Other Factors to Consider
Since the Aleksib kick, it’s been a flurry of defeats for ENCE. While it’s been disappointing, we still need to put ENCE into the context of the times. The CS:GO scene now is different from the scene when ENCE was a top 3 team. A lot of the teams made roster changes to improve their stock in the post Berlin shuffle: fnatic, EG, FURIA, Na`Vi, FaZe, and Vitality just to name a few. As that’s the case, there was never a guarantee that even if ENCE kept the same lineup that they could have gotten the same results. We don’t know what results ENCE gets in the world where they decide to keep Aleksib in the lineup.
Having said all of that, what’s telling for me is there consecutive matches against 100 Thieves. ENCE and 100 Thieves (formerly Renegades) are comparable teams when they first broke out earlier this year. Both of them were good tier 2 teams that didn’t have the breadth of talent that the other top teams possessed. Both teams rose up through a combination of tactics, teamplay, and accentuating the skill that they did have. ENCE went on to be a top 3 team in the world, but Renegades stalled out due to visa issues. Once Renegades got over those issues, they renewed their playbook and found themselves around the approximate area where they were before. A solid top 10 team angling to break into the top 5.
In effect, 100 Thieves have kept their world standing close to where ENCE were at the beginning of the year. That is why the 100 Thieves-ENCE matches were the perfect litmus test to see if ENCE had progressed with their new lineup. They hadn’t, if anything ENCE have regressed. 100 Thieves convincingly beat them in three of the four maps. The closest was Train where ENCE was unable to stop the 100 Thieves comeback.
The ENCE story hasn’t completely played out yet, but their window to prove everyone wrong is closing fast. It usually takes somewhere between 3-6 months for a new lineup to coalesce and reach their full potential. We are two and a half months into ENCE’s new lineup, but I haven’t seen any sparks of potential that makes me think that they can reach the heights they were previously at. Instead, I’ve seen a fairly basic team. They have decent enough tactics and teamplay and will go about as far as their individual skills will take them.

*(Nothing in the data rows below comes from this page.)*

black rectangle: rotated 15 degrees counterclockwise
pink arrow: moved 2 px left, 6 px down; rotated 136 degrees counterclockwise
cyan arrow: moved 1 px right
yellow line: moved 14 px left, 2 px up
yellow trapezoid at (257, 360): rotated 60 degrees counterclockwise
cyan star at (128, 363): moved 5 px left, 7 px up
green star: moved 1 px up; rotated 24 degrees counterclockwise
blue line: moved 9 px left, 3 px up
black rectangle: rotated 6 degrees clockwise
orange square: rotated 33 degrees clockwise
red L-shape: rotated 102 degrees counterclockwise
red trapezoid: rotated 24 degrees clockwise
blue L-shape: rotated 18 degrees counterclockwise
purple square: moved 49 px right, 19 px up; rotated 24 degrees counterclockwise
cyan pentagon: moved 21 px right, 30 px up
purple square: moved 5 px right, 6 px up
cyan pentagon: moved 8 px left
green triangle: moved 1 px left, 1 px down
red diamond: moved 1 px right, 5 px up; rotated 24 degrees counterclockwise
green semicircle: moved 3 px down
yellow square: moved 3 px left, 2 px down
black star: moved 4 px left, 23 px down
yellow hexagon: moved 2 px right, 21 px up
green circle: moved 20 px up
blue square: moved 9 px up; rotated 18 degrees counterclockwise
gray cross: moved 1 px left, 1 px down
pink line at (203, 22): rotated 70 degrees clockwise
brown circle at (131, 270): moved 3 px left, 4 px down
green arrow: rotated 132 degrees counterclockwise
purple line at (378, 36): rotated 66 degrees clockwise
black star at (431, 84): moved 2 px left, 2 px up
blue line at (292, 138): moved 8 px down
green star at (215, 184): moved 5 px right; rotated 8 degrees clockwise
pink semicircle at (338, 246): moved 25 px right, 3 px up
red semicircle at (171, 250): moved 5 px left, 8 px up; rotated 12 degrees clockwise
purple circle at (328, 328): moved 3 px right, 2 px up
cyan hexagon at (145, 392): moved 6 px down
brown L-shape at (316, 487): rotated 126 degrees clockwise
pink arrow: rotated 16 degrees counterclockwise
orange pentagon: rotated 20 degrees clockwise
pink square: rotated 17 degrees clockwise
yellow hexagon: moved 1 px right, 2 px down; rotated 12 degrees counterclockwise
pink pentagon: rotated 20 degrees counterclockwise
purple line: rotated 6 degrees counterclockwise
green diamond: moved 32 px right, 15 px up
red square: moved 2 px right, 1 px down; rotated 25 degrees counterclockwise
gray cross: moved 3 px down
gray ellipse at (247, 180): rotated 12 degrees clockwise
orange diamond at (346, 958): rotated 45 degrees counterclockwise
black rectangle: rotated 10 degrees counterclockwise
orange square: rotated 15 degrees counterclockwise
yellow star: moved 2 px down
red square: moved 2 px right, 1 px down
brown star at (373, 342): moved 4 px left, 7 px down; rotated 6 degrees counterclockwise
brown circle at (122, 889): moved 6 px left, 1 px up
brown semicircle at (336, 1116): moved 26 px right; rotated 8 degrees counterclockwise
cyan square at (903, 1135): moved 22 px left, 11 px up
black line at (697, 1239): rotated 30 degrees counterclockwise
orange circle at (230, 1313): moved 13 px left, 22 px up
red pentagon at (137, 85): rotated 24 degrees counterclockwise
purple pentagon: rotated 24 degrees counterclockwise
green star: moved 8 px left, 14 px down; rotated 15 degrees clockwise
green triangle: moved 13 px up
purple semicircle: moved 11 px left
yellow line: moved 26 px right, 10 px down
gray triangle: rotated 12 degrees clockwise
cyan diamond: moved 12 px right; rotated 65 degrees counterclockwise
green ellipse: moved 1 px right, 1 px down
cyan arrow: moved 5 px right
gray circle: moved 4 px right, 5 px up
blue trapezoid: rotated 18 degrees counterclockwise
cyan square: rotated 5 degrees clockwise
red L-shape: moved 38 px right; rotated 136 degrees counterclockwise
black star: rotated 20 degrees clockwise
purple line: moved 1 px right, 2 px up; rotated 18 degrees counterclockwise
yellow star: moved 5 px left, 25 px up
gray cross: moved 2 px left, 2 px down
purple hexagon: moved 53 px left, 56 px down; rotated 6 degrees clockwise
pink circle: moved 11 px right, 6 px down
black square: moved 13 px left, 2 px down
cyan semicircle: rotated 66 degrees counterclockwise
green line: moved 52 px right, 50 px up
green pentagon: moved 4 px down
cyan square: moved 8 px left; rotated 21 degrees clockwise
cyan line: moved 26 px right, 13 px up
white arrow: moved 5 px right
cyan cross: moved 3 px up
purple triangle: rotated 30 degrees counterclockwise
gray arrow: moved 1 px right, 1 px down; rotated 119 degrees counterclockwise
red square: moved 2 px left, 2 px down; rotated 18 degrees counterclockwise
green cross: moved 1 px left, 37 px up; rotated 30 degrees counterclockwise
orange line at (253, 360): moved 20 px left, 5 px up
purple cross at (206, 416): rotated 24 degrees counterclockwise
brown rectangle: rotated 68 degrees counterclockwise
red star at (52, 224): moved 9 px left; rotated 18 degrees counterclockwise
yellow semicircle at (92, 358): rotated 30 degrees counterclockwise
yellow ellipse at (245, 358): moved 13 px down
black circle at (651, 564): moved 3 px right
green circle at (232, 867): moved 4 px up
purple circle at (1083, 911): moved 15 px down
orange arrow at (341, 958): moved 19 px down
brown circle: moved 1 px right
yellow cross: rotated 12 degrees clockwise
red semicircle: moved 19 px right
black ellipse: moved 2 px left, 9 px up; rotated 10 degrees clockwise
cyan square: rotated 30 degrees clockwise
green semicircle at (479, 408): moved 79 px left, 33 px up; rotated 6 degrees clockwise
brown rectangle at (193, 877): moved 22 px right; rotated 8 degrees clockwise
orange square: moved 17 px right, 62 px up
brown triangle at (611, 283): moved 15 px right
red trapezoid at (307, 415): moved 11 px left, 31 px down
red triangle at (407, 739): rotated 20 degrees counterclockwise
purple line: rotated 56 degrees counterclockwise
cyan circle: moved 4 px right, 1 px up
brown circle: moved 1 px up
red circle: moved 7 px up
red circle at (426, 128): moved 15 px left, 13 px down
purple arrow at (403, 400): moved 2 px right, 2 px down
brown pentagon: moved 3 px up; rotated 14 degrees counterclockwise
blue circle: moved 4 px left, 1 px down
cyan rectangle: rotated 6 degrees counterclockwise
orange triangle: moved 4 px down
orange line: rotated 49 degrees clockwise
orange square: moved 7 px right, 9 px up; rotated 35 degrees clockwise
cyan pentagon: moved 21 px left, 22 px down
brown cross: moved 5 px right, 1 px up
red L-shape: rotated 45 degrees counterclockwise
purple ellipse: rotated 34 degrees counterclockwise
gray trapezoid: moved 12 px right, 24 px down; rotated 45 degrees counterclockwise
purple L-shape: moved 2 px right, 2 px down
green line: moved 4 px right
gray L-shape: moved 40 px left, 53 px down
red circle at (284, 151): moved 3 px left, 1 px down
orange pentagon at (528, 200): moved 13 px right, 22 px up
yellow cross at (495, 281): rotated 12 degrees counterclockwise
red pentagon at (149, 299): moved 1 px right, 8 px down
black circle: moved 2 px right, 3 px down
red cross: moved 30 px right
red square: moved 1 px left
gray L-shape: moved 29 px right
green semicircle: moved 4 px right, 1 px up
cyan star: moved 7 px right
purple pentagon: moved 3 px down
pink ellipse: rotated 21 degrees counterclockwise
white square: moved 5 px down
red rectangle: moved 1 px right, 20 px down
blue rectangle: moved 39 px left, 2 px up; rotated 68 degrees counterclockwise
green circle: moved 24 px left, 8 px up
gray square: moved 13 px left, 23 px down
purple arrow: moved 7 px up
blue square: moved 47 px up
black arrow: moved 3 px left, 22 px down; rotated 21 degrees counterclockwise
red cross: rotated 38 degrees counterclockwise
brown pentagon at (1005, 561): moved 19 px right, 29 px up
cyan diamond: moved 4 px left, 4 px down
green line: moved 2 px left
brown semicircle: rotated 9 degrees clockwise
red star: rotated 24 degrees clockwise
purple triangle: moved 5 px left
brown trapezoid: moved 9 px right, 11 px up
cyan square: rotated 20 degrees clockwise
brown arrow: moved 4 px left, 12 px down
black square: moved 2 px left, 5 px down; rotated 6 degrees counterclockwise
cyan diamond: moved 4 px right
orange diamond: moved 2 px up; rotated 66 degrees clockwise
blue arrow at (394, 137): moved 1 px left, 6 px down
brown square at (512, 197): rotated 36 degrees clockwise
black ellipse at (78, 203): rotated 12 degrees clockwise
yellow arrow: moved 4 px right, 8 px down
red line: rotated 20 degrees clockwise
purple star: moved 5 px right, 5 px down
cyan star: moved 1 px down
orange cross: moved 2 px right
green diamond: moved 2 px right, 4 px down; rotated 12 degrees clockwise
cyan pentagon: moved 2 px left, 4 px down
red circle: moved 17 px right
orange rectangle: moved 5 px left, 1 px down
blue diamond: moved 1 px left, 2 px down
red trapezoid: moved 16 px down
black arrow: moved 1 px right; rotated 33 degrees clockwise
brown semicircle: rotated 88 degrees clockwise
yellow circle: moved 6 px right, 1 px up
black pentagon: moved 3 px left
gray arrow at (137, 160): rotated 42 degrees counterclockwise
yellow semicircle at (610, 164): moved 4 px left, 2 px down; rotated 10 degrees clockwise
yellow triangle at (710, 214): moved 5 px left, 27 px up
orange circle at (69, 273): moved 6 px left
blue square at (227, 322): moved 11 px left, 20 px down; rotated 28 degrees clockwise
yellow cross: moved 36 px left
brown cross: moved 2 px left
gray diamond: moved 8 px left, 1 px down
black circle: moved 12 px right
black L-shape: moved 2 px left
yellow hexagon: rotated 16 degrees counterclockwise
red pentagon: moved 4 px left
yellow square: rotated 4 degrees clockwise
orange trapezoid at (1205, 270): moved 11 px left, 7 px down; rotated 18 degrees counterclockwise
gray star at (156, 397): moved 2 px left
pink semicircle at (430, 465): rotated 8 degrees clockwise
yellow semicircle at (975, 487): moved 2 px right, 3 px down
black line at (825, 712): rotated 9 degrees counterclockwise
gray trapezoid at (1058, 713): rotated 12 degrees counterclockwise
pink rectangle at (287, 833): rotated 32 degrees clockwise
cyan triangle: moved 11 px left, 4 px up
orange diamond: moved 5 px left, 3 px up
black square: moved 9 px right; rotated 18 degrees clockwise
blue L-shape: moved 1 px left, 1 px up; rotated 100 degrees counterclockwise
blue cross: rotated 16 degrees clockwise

That is the problem though as when ENCE was under Aleksib, Aleksib elevated the team far past where the limits of their individual skills. In the Aleksib period, teamplay, tactics, and intangibles shined the most. As of now, the biggest bright spot for ENCE is sergej. If the months roll by without any improvement, the decision to kick Aleksib will become the canonical event that will define the fall of ENCE. At that point ENCE will have to re-evaluate their decision.
CS:GO competition is a wicked learning environment. You can have the right process, but still lose tournaments. You can have the wrong process and win tournaments. In those ensuing months before the Aleksib kick, what did they see that we as outsiders didn’t? Whether or not it was the right decision is something that only ENCE can answer themselves. For me though, I can’t help but look back at what Aleksib told VPEsports a month before his kick. At the time it was an innocuous statement, but as time goes on it comes off more and more as both warning and prophecy, “If we change a player now, I think it would ruin our team.”